Bunlar tamamen politik ve parasal ilişkiler. Adam, yatırım yapacağı, kendisine en çok kazanma olanağı sunan yeri belirliyor. İstanbul'un yönetimi de, bu satışta kendini vitrine koyuyor. İsviçre'de, Paris'te bunu yapabilir mi? İstanbul'da yapabildiği için İstanbul'a geliyor. Daha önce böyle insanlar tanıdım. Danimarkalı büyük bir inşaat şirketi, büyük bir ön yapım ögeler üretme yeri kurmuştu. Bütün dünyada ön yapımla yapılabilecek iş arıyordu. Talep yoksa eğer, kimilerine gidip "Ben size kredi vereceğim, sizin şu sorunlarınızı çözeceğim." diyerek kendilerine iş alanı üretiyorlardı.
Konu, baştan aşağı mimarlık disiplinin temel ilkelerine göre yanlış. Yapı bir sosyal gereksinim olarak ortaya çıkarsa, onun üzerine eğilinilir.
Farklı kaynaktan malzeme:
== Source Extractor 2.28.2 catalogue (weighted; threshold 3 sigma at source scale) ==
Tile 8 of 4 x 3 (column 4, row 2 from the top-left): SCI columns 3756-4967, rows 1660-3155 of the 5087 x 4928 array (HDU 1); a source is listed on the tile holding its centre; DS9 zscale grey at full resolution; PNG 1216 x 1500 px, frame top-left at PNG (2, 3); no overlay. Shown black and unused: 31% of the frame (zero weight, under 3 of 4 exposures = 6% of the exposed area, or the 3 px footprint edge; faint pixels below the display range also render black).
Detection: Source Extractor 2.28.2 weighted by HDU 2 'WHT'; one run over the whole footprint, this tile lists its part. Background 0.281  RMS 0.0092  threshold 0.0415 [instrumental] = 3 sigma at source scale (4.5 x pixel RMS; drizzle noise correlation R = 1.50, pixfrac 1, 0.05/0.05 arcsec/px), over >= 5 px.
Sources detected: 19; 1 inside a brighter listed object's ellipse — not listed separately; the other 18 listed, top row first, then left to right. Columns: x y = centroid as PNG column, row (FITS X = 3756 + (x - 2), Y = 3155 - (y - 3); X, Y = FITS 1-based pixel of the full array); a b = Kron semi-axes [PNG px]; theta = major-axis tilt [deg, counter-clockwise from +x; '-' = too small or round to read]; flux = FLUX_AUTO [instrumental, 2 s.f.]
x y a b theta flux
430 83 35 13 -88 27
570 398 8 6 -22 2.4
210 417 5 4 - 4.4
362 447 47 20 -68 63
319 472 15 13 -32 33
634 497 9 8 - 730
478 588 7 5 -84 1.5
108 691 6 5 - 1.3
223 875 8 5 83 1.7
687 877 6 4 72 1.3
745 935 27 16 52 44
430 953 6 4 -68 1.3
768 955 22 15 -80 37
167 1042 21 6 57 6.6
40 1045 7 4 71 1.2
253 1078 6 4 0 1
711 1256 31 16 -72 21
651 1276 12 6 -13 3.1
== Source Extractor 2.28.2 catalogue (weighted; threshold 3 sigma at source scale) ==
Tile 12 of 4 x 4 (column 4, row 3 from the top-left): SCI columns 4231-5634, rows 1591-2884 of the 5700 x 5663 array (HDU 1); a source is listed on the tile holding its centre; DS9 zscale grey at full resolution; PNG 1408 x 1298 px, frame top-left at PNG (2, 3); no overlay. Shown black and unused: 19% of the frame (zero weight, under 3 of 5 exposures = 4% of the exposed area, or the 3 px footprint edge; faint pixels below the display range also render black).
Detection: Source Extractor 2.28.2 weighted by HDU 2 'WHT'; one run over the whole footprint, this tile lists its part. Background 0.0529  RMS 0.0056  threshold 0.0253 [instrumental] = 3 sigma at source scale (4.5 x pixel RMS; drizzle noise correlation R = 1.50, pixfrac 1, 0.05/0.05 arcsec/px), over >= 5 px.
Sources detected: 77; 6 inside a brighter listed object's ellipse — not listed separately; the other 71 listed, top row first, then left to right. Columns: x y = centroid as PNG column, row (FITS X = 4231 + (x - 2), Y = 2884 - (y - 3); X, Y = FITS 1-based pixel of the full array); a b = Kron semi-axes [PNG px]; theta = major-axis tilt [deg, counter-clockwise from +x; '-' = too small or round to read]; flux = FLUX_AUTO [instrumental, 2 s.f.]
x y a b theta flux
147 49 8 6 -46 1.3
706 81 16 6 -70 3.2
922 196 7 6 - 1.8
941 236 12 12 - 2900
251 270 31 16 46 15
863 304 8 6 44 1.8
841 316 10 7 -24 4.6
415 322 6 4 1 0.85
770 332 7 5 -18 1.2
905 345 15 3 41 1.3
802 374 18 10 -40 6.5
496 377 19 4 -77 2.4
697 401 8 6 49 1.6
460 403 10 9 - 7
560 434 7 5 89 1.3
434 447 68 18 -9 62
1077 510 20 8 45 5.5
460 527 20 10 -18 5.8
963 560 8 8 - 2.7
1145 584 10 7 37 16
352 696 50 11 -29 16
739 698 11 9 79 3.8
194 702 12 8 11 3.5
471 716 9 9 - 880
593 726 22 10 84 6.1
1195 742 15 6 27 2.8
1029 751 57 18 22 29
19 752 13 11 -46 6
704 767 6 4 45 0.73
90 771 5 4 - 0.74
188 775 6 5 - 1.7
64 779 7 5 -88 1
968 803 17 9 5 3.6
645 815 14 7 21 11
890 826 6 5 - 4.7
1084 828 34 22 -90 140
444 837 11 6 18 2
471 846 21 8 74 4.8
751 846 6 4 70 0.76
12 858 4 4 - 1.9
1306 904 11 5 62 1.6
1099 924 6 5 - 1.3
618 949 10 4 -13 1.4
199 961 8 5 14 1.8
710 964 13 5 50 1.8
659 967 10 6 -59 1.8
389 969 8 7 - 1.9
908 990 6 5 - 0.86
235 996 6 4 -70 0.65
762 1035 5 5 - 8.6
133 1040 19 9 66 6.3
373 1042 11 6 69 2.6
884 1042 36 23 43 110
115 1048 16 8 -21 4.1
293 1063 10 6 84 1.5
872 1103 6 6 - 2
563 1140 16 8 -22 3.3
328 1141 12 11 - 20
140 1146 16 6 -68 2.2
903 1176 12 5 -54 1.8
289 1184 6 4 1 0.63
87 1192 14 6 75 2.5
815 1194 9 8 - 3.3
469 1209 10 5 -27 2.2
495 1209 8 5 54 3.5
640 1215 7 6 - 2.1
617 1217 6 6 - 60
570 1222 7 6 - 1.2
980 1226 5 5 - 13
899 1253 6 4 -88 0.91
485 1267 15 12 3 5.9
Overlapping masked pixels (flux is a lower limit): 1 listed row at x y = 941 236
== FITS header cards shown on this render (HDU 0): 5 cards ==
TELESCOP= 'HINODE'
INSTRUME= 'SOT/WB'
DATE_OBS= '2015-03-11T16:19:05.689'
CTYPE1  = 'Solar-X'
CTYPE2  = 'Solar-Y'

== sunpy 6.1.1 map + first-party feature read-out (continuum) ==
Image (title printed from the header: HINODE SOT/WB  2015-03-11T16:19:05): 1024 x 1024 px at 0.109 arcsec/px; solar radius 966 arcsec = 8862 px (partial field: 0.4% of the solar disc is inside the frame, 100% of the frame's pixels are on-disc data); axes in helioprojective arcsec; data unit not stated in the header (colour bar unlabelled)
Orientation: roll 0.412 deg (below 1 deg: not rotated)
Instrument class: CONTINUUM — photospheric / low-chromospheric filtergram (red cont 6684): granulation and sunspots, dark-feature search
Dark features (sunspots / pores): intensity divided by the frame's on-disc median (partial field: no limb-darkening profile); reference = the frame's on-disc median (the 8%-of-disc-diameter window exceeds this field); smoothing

O zaman da, benim koşullarımın ve kültürel birikimimin bu işin içinde rol oynaması gerekir. "Ben bütün dünya için mimarlık yapacağım" iddiası bir safsata. Bilemez çünkü. Bir Danimarkalı'nın kadınla nasıl seviştiğini, nasıl yemek yediğini, nasıl yıkandığını vb bilmeyen bir adam, onun konutunu nasıl yapacak?
Burada Meslek Odalarının, derneklerin durduğu yer ne olmalı?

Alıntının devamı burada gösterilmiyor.